* _Work item_
Below are the records; retype them exactly and omit each picture.

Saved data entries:
-*-*-

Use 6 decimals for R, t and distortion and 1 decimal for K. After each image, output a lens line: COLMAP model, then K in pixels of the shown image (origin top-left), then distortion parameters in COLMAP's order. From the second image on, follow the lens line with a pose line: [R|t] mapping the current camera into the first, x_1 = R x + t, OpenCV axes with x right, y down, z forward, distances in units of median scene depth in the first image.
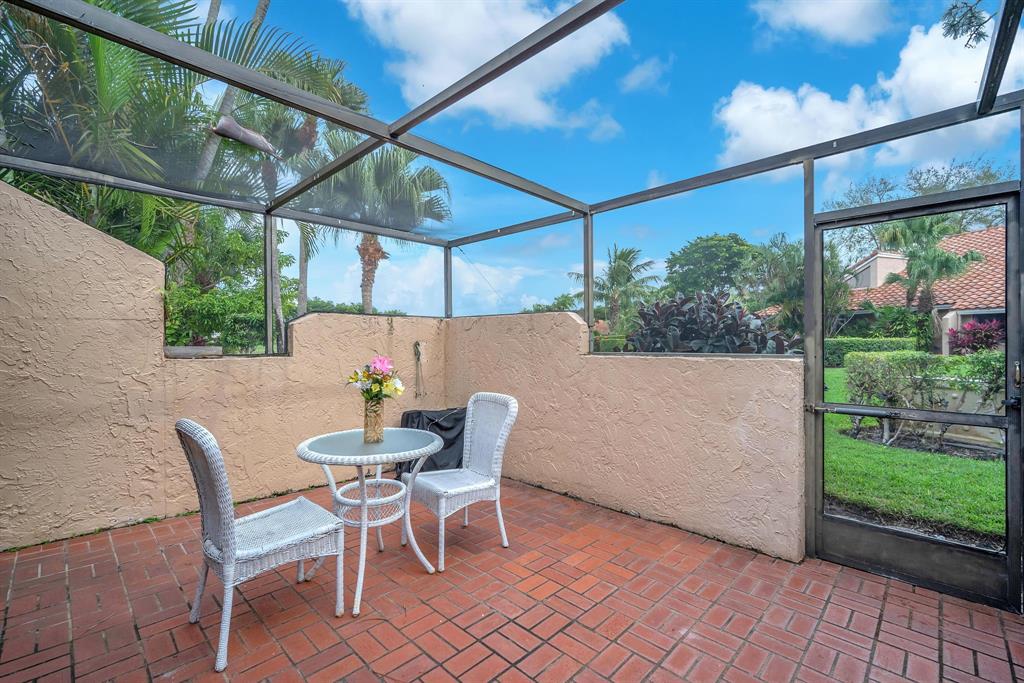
lens RADIAL K [[451.0, 0, 512.2], [0, 451.0, 341.0], [0, 0, 1]] dist [-0.002674, -0.000210]
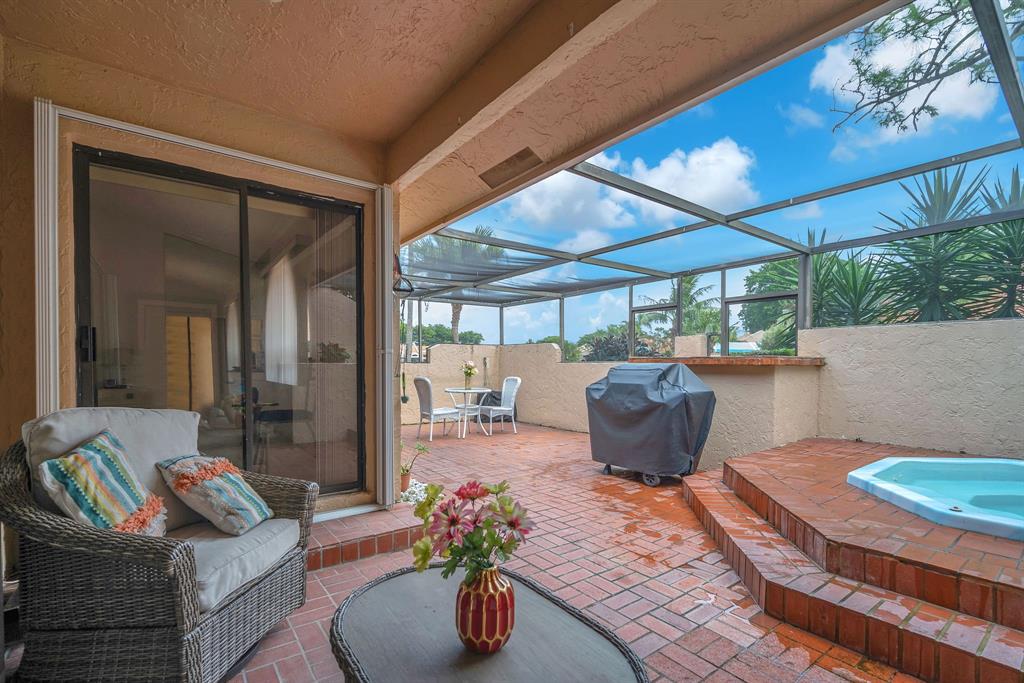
lens RADIAL K [[451.0, 0, 518.3], [0, 451.0, 366.1], [0, 0, 1]] dist [-0.002674, -0.000210]
pose [[0.989097, 0.005081, -0.147176, 0.270890], [-0.003593, 0.999940, 0.010375, 0.023088], [0.147219, -0.009733, 0.989056, -1.124298]]
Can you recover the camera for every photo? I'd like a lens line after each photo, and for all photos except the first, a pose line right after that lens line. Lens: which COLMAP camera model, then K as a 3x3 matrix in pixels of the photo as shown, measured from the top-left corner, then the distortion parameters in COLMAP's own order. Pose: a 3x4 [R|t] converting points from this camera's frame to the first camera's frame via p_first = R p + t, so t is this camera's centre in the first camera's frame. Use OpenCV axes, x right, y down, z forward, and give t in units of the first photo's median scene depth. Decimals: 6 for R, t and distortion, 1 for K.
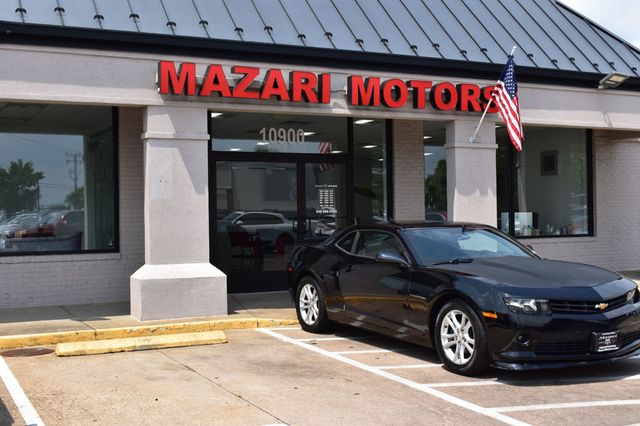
lens RADIAL K [[839.0, 0, 320.6], [0, 839.0, 194.6], [0, 0, 1]] dist [0.009682, -0.014942]
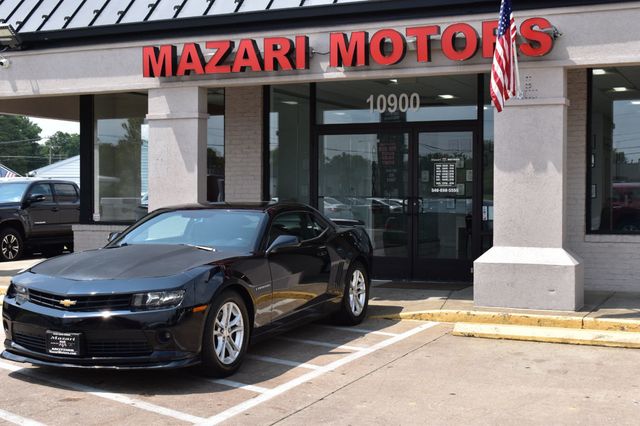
lens RADIAL K [[945.2, 0, 320.0], [0, 945.2, 213.0], [0, 0, 1]] dist [-0.020615, -0.025415]
pose [[0.620940, 0.030129, -0.783279, 0.847633], [0.008955, 0.998923, 0.045523, -0.001359], [0.783807, -0.035282, 0.620001, 0.407004]]
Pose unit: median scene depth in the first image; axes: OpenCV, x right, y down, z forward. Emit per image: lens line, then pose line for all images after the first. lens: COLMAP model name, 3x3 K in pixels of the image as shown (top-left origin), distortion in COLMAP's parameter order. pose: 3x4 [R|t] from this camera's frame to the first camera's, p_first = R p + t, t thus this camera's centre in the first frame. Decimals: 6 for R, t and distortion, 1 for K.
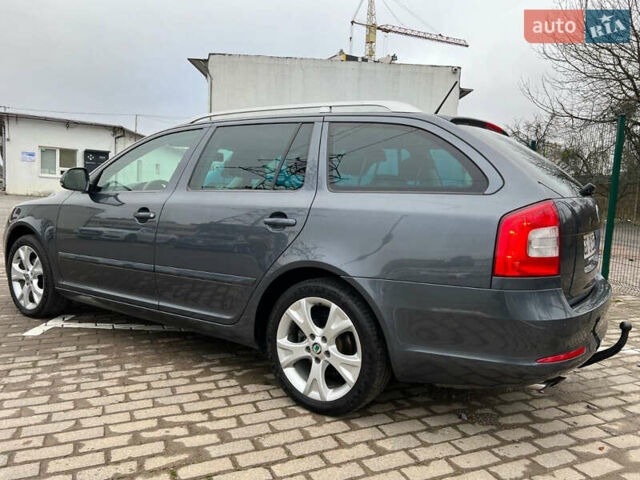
lens RADIAL K [[491.0, 0, 319.1], [0, 491.0, 250.8], [0, 0, 1]] dist [0.024504, -0.004220]
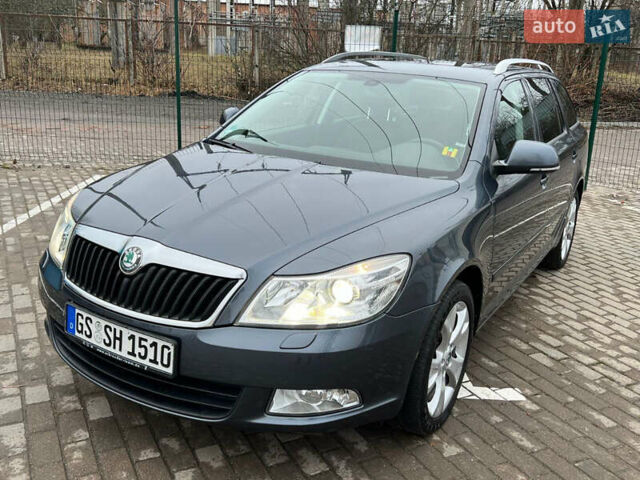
lens RADIAL K [[629.6, 0, 312.3], [0, 629.6, 240.9], [0, 0, 1]] dist [0.012283, -0.007748]
pose [[-0.046831, -0.316567, 0.947414, -1.792082], [0.065781, 0.945418, 0.319151, -0.444017], [-0.996735, 0.077268, -0.023451, 1.734874]]
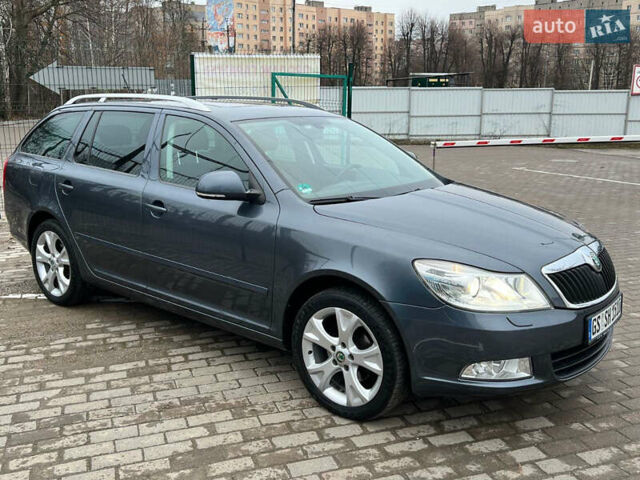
lens RADIAL K [[668.2, 0, 320.0], [0, 668.2, 240.0], [0, 0, 1]] dist [0.108407, -0.215747]
pose [[-0.996940, -0.056950, 0.053550, -0.502899], [-0.035876, 0.941945, 0.333845, -0.616243], [-0.069454, 0.330903, -0.941106, 3.221029]]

-*-*-

* _Answer_
Use 6 decimals for R, t and distortion and 1 decimal for K. After each image, output a lens line: COLMAP model, then K in pixels of the shown image (origin top-left), then distortion parameters in COLMAP's order. From the second image on, follow the lens line with a pose line: [R|t] mapping the current camera into the first, x_1 = R x + t, OpenCV axes with x right, y down, z forward, distances in units of median scene depth in the first image.
lens RADIAL K [[451.0, 0, 512.2], [0, 451.0, 341.0], [0, 0, 1]] dist [-0.002674, -0.000210]
lens RADIAL K [[451.0, 0, 518.3], [0, 451.0, 366.1], [0, 0, 1]] dist [-0.002674, -0.000210]
pose [[0.989097, 0.005081, -0.147176, 0.270890], [-0.003593, 0.999940, 0.010375, 0.023088], [0.147219, -0.009733, 0.989056, -1.124298]]
Can you recover the camera for every photo? I'd like a lens line after each photo, and for all photos except the first, a pose line right after that lens line. Lens: which COLMAP camera model, then K as a 3x3 matrix in pixels of the photo as shown, measured from the top-left corner, then the distortion parameters in COLMAP's own order. Pose: a 3x4 [R|t] converting points from this camera's frame to the first camera's frame via p_first = R p + t, so t is this camera's centre in the first camera's frame. Use OpenCV axes, x right, y down, z forward, and give t in units of the first photo's median scene depth. Decimals: 6 for R, t and distortion, 1 for K.
lens RADIAL K [[839.0, 0, 320.6], [0, 839.0, 194.6], [0, 0, 1]] dist [0.009682, -0.014942]
lens RADIAL K [[945.2, 0, 320.0], [0, 945.2, 213.0], [0, 0, 1]] dist [-0.020615, -0.025415]
pose [[0.620940, 0.030129, -0.783279, 0.847633], [0.008955, 0.998923, 0.045523, -0.001359], [0.783807, -0.035282, 0.620001, 0.407004]]
Pose unit: median scene depth in the first image; axes: OpenCV, x right, y down, z forward. Emit per image: lens line, then pose line for all images after the first. lens: COLMAP model name, 3x3 K in pixels of the image as shown (top-left origin), distortion in COLMAP's parameter order. pose: 3x4 [R|t] from this camera's frame to the first camera's, p_first = R p + t, t thus this camera's centre in the first frame. Decimals: 6 for R, t and distortion, 1 for K.
lens RADIAL K [[491.0, 0, 319.1], [0, 491.0, 250.8], [0, 0, 1]] dist [0.024504, -0.004220]
lens RADIAL K [[629.6, 0, 312.3], [0, 629.6, 240.9], [0, 0, 1]] dist [0.012283, -0.007748]
pose [[-0.046831, -0.316567, 0.947414, -1.792082], [0.065781, 0.945418, 0.319151, -0.444017], [-0.996735, 0.077268, -0.023451, 1.734874]]
lens RADIAL K [[668.2, 0, 320.0], [0, 668.2, 240.0], [0, 0, 1]] dist [0.108407, -0.215747]
pose [[-0.996940, -0.056950, 0.053550, -0.502899], [-0.035876, 0.941945, 0.333845, -0.616243], [-0.069454, 0.330903, -0.941106, 3.221029]]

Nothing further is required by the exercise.